Perché poi andò male?«Si può dire di tutto: si è parlato di inesperienza, certo non potevo avere l’esperienza che ho oggi. Però anche qui avrei qualche cosa da dire: non si capisce perché io improvvisamente, al mio primo anno, avrei dovuto subito vincere lo scudetto e non si capisce perché allenatori più esperti, più navigati di me, sono arrivati dopo e hanno incontrato le stesse difficoltà. Mi riferisco a Zaccheroni e mi riferisco a Del Neri. Con risultati anche peggiori. Sì, è vera la mia inesperienza, ma forse non era solo quella la causa. C’erano problemi strutturali che la nuova dirigenza ha poi affrontato e risolto».

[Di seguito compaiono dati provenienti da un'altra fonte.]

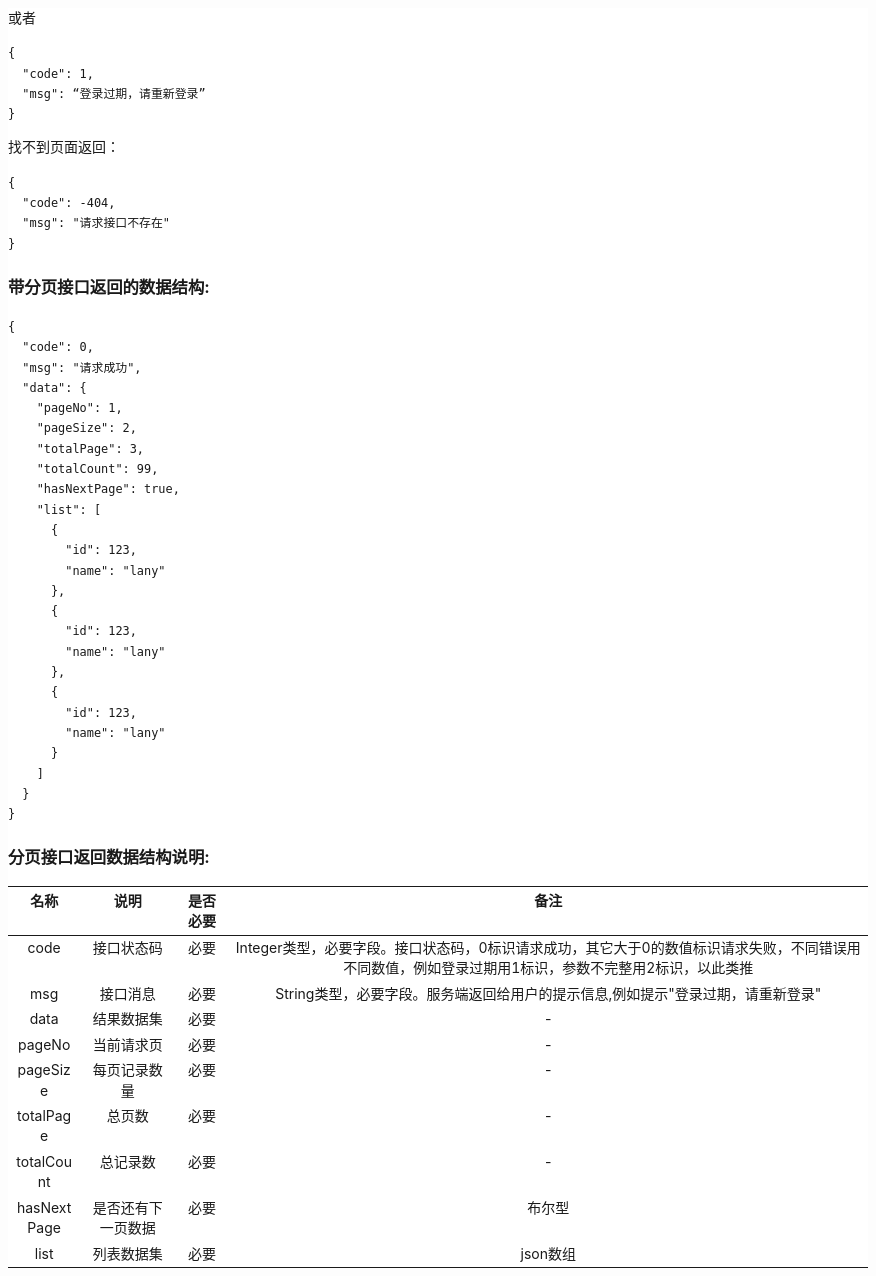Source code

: 或者

	{
	  "code": 1,
	  "msg": “登录过期，请重新登录”
	}

找不到页面返回：

	{
	  "code": -404,
	  "msg": "请求接口不存在"
	}

### 带分页接口返回的数据结构:

	{
	  "code": 0,
	  "msg": "请求成功",
	  "data": {
		"pageNo": 1,
		"pageSize": 2,
		"totalPage": 3,
		"totalCount": 99,
		"hasNextPage": true,
		"list": [
		  {
			"id": 123,
			"name": "lany"
		  },
		  {
			"id": 123,
			"name": "lany"
		  },
		  {
			"id": 123,
			"name": "lany"
		  }
		]
	  }
	}

### 分页接口返回数据结构说明:

|名称|说明|是否必要|备注
|:----:  | :----:  | :----:  | :----:  |
|code|接口状态码|必要|Integer类型，必要字段。接口状态码，0标识请求成功，其它大于0的数值标识请求失败，不同错误用不同数值，例如登录过期用1标识，参数不完整用2标识，以此类推
|msg|接口消息|必要|String类型，必要字段。服务端返回给用户的提示信息,例如提示"登录过期，请重新登录"
|data|结果数据集|必要|-
|pageNo|当前请求页|必要|-
|pageSize|每页记录数量|必要|-
|totalPage|总页数|必要|-
|totalCount|总记录数|必要|-
|hasNextPage|是否还有下一页数据|必要|布尔型
|list|列表数据集|必要|json数组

Perché è difficile allenare in Italia?«Perché è la realtà, perché non ti danno il tempo necessario per impostare un lavoro di lungo respiro. I risultati sono importanti un po’ dappertutto però noto che da noi c’è un accanimento notevole e una pressione davvero eccessiva. Lo so, onori e oneri, è il nostro mestiere. Però io in questo momento avevo bisogno di un ambiente diverso e per questo sono qui in Cina. Giocare con la serie A è, comunque, il sogno e il desiderio di tutti».
Com’è allenare in Cina?«Sicuramente certe pressioni non ci sono. L’allenatore viene visto a trecentosessanta gradi come organizzatore. I cinesi tendono a scegliere allenatori stranieri che li aiutino non solo nell’organizzazione tecnica e tattica, ma anche in quella societaria. L’esperienza di chi ha giocato in Europa per loro è molto utile».
Per lei la Cina è una tappa?«Qui il calcio è meno soffocante. La pressione mediatica è incomparabile. Il cinese non lo conosco, non leggo neanche ciò che scrivono di me, però è una pressione diversa, a cominciare dalla conferenza stampa. L’incontro pre gara con i giornalisti dura quattro o cinque minuti e dopo la partita sono altri dieci minuti al massimo. Sto vivendo un’esperienza molto bella, gratificante, tra l’altro quest’anno è andata molto bene, quindi sono soddisfatto».
Pensa di rientrare presto in Italia?«No, io spero di continuare a portare avanti il percorso che ho iniziato qui. Ci sono tante cose da mettere a posto, da organizzare, da sistemare. Però in questo momento devo riconoscere che sto molto bene. Ho ricevuto dei grandi attestati di stima e anche ho instaurato un bellissimo rapporto con i ragazzi. Nei mesi scorsi ho vissuto anche momenti molto difficili e molto delicati, però alla fine abbiamo raggiunto l’obiettivo della salvezza. L’abbiamo raggiunta e poi siamo arrivati sesti, facendo un ottimo finale di stagione. Io sono contentissimo per questo. Vorrei continuare questo percorso che ho iniziato, chiaramente cercando di migliorare la squadra, di rinforzarla, perché come in Italia anche qui l’anno prossimo vogliono vincere. Vogliono salire in serie A. Ma non è così semplice».
Qual è stato il momento più bello della sua carriera?«Me ne concede due? Il primo scudetto con la squadra della mia città e la prima Champions con la Juve. Un momento azzurro e uno bianconero. I due colori, gli unici due colori, della mia lunga e meravigliosa vita di calciatore».